### SHORT EXERCISE
Extract each of the lines below verbatim, omitting the pictures from your answer.

══════

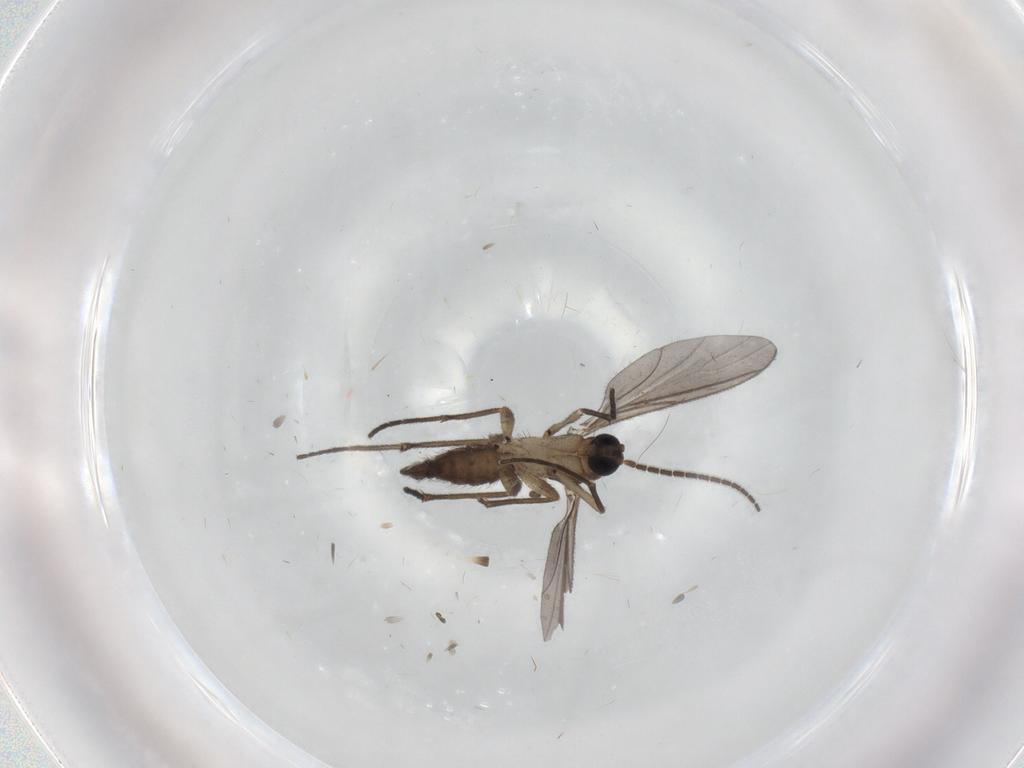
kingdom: Animalia
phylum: Arthropoda
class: Insecta
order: Diptera
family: Sciaridae
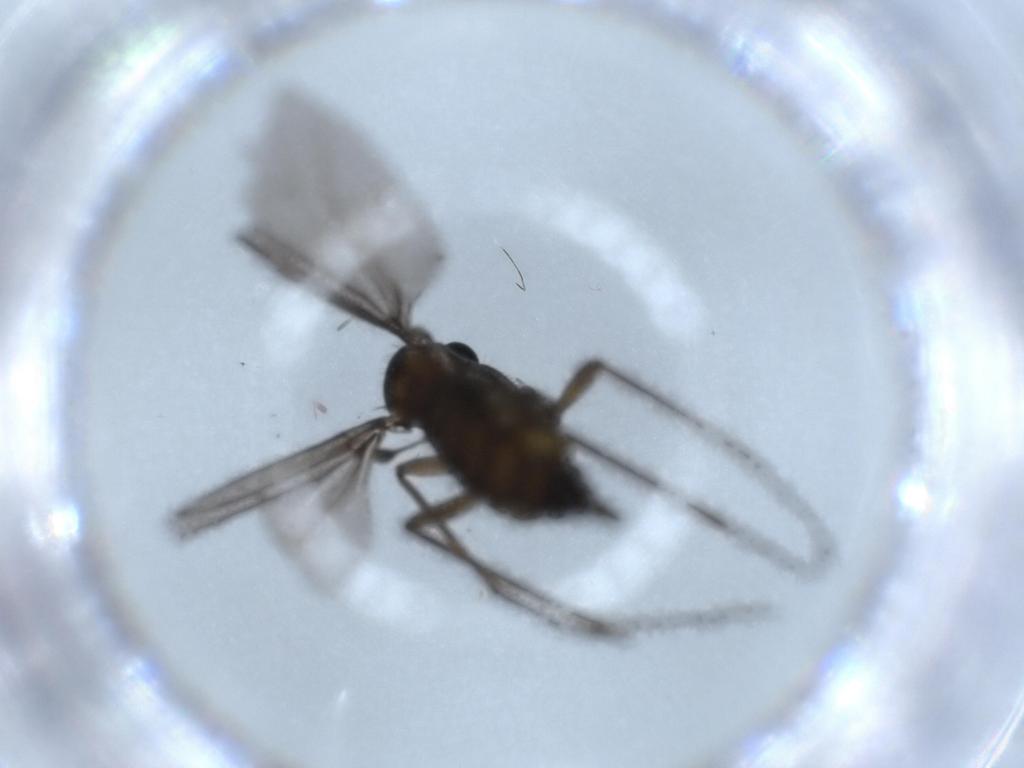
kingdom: Animalia
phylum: Arthropoda
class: Insecta
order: Diptera
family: Sciaridae
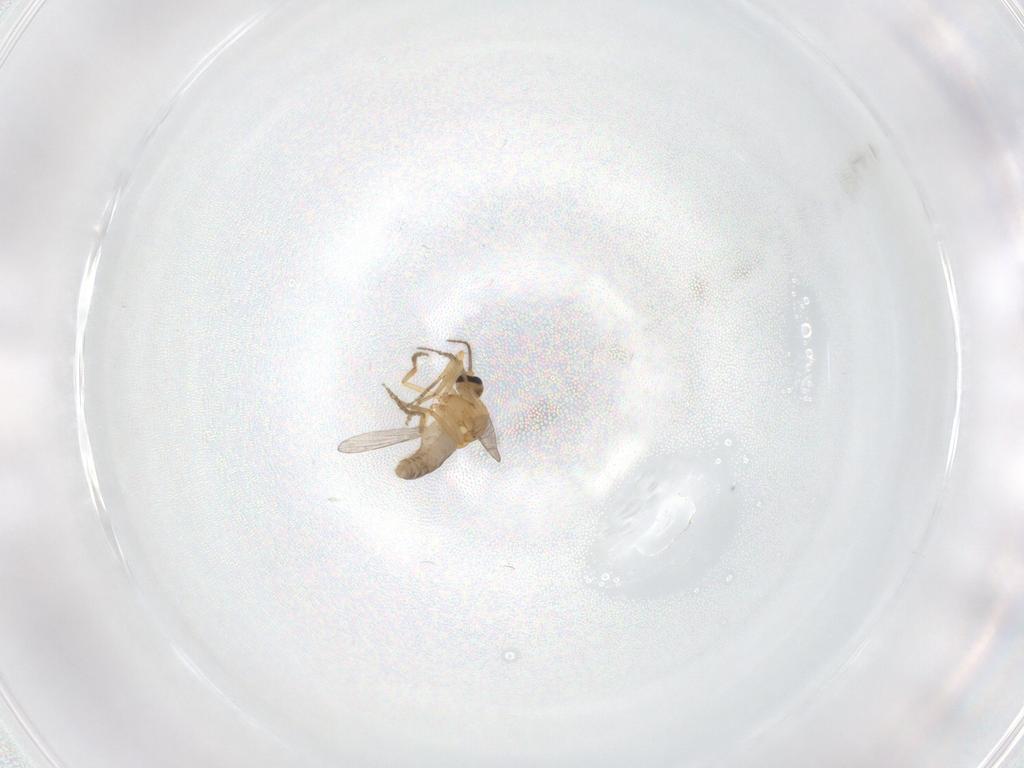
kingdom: Animalia
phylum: Arthropoda
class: Insecta
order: Diptera
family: Ceratopogonidae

══════

### FULL OUTPUT
kingdom: Animalia
phylum: Arthropoda
class: Insecta
order: Diptera
family: Sciaridae
kingdom: Animalia
phylum: Arthropoda
class: Insecta
order: Diptera
family: Sciaridae
kingdom: Animalia
phylum: Arthropoda
class: Insecta
order: Diptera
family: Ceratopogonidae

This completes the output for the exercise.